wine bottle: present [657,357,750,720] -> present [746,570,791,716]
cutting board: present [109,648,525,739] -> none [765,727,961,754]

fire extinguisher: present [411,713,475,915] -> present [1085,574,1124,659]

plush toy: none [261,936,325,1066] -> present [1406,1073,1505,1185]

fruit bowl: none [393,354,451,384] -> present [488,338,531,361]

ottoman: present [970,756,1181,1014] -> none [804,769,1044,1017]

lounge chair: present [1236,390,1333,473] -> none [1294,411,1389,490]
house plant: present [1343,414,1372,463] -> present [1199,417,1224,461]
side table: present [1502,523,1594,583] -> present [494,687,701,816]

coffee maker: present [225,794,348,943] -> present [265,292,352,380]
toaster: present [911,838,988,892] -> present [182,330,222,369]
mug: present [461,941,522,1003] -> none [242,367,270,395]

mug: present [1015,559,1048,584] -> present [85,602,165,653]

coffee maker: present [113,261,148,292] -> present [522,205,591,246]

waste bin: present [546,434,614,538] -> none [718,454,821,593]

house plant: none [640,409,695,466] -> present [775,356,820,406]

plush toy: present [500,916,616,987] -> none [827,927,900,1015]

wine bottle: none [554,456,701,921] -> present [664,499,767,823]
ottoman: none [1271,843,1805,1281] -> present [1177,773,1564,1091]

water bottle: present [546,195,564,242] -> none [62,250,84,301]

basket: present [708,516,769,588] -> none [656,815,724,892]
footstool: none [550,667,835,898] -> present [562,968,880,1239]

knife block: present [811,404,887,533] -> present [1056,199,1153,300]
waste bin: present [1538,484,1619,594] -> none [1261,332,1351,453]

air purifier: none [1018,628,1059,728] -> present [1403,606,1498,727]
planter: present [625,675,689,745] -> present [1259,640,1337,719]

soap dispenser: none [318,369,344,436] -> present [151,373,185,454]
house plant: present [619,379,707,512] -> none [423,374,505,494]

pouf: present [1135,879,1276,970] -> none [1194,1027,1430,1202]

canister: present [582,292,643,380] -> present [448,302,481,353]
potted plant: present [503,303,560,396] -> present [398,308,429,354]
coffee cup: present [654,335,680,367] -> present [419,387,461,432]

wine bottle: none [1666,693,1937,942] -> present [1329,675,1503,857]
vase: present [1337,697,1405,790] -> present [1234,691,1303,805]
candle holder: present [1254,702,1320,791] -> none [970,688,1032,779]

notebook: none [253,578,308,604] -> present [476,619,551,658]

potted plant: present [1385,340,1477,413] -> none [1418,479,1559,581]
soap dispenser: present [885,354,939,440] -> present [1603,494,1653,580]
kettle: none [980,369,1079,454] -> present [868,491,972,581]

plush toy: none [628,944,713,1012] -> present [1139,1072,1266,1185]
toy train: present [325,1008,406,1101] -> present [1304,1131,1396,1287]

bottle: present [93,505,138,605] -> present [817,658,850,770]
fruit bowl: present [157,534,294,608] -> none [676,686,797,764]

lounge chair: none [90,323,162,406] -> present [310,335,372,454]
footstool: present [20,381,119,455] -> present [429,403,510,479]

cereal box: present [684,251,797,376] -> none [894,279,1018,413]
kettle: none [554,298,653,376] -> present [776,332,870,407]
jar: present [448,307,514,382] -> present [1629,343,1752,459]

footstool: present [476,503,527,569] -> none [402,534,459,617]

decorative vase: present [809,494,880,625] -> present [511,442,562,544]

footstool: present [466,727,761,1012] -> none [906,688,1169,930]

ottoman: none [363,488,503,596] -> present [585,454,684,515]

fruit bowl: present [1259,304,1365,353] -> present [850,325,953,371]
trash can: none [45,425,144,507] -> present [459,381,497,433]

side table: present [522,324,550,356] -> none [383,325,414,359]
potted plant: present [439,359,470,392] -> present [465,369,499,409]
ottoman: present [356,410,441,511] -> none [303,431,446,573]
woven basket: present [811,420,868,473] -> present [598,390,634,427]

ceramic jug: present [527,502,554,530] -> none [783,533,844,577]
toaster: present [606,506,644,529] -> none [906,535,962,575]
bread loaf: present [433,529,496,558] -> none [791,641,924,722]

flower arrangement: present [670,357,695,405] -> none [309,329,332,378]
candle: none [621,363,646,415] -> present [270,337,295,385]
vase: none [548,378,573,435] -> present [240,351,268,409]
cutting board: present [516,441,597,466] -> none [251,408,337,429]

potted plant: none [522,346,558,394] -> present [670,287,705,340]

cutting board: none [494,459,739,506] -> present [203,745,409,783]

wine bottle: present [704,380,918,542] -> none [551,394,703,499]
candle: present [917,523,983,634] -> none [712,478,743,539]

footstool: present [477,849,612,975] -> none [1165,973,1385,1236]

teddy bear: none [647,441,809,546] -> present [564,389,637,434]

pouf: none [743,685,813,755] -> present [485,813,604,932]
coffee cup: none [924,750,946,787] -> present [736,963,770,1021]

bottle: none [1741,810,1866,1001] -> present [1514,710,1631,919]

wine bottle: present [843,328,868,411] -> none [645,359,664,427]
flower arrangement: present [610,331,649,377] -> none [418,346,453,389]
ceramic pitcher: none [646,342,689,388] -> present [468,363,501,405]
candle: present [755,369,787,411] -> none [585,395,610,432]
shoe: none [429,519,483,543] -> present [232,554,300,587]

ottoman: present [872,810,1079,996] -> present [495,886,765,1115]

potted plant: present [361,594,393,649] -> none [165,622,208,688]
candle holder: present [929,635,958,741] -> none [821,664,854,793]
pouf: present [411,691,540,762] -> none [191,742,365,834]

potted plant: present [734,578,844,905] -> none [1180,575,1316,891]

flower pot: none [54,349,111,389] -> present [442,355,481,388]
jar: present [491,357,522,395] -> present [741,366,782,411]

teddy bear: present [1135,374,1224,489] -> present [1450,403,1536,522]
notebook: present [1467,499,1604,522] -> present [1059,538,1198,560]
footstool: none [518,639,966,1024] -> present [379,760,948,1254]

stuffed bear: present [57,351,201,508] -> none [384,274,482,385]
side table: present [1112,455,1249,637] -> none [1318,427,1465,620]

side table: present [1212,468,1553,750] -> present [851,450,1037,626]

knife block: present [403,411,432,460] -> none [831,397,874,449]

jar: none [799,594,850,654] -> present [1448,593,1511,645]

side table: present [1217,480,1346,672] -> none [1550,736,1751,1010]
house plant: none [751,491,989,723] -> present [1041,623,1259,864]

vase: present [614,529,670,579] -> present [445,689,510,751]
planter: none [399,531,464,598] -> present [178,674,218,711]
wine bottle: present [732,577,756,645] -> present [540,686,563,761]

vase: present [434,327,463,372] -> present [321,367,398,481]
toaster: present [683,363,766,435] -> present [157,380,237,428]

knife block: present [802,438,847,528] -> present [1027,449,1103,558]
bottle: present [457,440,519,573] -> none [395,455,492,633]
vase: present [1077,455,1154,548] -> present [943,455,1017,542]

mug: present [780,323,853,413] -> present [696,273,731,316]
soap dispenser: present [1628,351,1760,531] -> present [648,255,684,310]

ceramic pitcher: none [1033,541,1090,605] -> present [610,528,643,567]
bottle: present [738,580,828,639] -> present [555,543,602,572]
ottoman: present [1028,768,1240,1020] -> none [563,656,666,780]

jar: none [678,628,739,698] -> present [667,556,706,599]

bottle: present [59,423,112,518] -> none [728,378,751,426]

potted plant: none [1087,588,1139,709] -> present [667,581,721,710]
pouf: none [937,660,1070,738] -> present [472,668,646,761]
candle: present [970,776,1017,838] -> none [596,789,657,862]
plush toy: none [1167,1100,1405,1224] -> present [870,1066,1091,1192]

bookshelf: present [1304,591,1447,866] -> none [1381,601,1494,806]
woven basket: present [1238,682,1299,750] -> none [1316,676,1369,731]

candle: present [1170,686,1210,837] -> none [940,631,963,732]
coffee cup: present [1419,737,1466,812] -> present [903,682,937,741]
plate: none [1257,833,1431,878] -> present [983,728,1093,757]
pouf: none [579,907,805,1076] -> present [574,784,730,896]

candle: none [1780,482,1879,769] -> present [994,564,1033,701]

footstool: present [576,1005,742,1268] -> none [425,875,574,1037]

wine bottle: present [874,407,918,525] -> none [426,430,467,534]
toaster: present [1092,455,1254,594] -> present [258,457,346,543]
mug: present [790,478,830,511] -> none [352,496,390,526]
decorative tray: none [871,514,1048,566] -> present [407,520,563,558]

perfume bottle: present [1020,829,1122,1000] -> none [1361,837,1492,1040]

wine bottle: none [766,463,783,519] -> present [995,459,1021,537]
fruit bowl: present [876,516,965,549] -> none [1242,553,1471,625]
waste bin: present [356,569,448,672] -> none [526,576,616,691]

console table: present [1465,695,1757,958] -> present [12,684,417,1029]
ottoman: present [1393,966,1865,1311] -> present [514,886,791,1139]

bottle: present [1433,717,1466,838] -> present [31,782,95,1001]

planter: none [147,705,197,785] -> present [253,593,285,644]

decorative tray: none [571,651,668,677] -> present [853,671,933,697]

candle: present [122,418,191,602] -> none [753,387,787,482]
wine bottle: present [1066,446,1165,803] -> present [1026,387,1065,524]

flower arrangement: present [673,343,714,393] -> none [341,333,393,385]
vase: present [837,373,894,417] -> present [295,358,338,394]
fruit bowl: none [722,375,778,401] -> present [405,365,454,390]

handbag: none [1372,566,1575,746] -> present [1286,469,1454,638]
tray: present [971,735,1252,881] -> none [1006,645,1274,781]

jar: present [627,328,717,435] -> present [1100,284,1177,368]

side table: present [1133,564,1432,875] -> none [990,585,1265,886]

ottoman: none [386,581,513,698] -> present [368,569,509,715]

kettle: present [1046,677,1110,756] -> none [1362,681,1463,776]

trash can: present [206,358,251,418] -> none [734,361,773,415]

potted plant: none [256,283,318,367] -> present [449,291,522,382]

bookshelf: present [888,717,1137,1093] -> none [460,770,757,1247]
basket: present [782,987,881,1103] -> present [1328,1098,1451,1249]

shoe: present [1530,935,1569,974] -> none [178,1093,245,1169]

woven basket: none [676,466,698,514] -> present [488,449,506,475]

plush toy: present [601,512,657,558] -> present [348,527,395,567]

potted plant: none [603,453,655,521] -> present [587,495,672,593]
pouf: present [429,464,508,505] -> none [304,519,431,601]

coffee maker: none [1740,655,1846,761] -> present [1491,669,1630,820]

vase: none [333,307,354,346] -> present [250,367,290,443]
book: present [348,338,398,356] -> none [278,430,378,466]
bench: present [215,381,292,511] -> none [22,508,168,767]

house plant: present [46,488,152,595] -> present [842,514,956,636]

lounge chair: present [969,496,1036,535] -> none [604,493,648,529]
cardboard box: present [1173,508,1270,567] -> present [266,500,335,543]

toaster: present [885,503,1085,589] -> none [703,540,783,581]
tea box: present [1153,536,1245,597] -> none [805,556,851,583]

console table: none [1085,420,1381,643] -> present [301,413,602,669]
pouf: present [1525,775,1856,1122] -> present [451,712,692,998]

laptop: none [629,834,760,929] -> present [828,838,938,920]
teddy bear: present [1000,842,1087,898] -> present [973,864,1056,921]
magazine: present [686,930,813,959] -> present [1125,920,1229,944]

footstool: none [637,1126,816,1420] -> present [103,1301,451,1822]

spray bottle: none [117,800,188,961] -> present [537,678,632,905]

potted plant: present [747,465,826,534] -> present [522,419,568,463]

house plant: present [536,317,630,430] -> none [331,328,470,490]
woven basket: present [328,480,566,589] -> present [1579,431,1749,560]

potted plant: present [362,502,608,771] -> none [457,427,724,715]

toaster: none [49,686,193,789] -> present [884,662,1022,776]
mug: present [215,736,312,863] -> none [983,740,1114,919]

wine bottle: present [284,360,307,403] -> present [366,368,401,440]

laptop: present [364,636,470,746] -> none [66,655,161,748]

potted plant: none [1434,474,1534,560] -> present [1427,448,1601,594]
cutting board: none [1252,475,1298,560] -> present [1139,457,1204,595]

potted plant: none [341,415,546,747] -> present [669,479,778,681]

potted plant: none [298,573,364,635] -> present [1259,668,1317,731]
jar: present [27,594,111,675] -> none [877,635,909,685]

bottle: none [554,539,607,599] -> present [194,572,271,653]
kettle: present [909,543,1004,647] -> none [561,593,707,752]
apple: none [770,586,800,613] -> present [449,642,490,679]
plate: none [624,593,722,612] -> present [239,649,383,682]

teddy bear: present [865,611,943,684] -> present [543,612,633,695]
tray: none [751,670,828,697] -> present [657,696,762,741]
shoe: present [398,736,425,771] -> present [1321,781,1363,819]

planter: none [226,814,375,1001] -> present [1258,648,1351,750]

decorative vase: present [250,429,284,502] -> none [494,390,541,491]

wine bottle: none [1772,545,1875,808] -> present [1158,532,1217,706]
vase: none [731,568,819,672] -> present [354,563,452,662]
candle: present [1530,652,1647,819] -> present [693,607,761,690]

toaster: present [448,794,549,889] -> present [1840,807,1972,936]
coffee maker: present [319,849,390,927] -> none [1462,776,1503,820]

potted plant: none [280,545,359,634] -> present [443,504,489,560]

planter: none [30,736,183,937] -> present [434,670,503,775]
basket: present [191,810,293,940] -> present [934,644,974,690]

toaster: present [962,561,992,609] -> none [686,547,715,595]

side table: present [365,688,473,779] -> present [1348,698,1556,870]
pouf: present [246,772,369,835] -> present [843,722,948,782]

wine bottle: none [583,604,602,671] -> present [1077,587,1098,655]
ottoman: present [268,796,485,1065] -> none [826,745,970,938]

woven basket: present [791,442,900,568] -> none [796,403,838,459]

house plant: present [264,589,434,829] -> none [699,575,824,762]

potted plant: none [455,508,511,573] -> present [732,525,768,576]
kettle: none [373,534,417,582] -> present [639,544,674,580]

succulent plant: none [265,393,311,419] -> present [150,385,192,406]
= = =
**Action item**
The expected answer is an exact copy of the lines above, beginning at the line with "house plant: present [46,488,152,595]" and ending at the line with "magazine: present [686,930,813,959]", with both ends in.

**Finished task**
house plant: present [46,488,152,595] -> present [842,514,956,636]

lounge chair: present [969,496,1036,535] -> none [604,493,648,529]
cardboard box: present [1173,508,1270,567] -> present [266,500,335,543]

toaster: present [885,503,1085,589] -> none [703,540,783,581]
tea box: present [1153,536,1245,597] -> none [805,556,851,583]

console table: none [1085,420,1381,643] -> present [301,413,602,669]
pouf: present [1525,775,1856,1122] -> present [451,712,692,998]

laptop: none [629,834,760,929] -> present [828,838,938,920]
teddy bear: present [1000,842,1087,898] -> present [973,864,1056,921]
magazine: present [686,930,813,959] -> present [1125,920,1229,944]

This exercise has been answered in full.